Welke factoren beïnvloeden fenylefrine dosering?

De belangrijkste factoren die de dosering van fenylefrine beïnvloeden, zijn de aandoening die wordt behandeld, de vorm van het medicijn en de leeftijd van de patiënt. Soms kan de reactie van de patiënt op het medicijn nuttig zijn bij het bepalen van de juiste dosis. Als alternatief kan de aanbevolen hoeveelheid worden beïnvloed door medische aandoeningen of door het gebruik van andere medicijnen.

fenylefrine kan een vrij verkrijgbare nasale decongestivum zijn die wordt gebruikt voor oudere kinderen en volwassenen. Het komt ook in een oogheelkundige oplossing om droge of geïrriteerde ogen te behandelen of om de ogen voor te bereiden op een operatie.

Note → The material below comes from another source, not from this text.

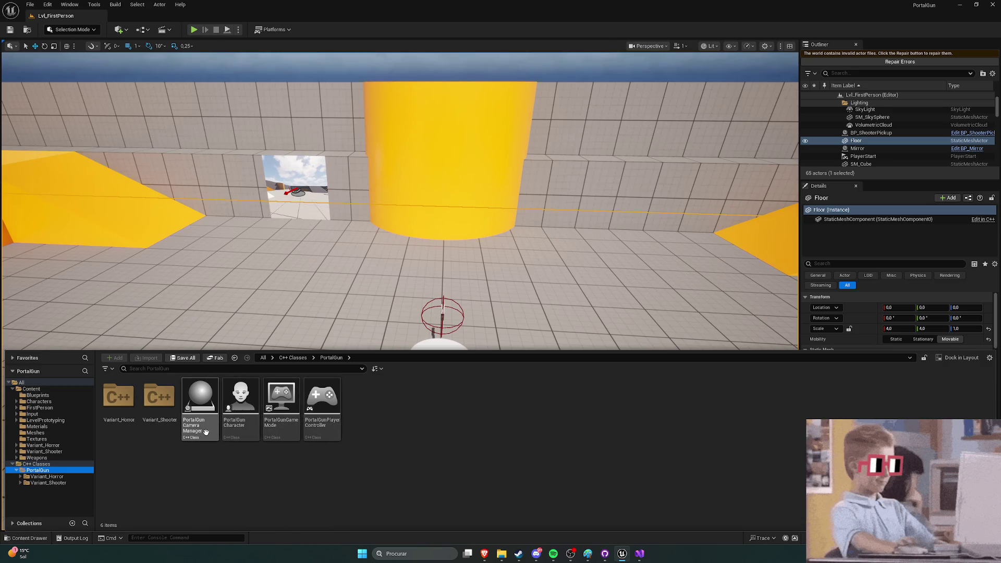
click(241, 406)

Er zijn ook verschillende oplossingen die intramusculair worden geïnjecteerd (IM) of intraveneus geleverd (iv) om schok, hypotensie en supraventriculaire tachycardie aan te pakken.

om nasale congestie, volwassenen en kinderen van meer dan 12 te behandelen, zijn gericht op het nemen van 10-20 milligram (mg) tot zes uur. De fenylefrine -dosering kan veranderen als andere vormen van het medicijn zoals vloeistoffen of oplosbare tabletten worden gebruikt. Patiënten moeten volgende instructies die bij het medicijn worden geleverd om de juiste hoeveelheid te bepalen.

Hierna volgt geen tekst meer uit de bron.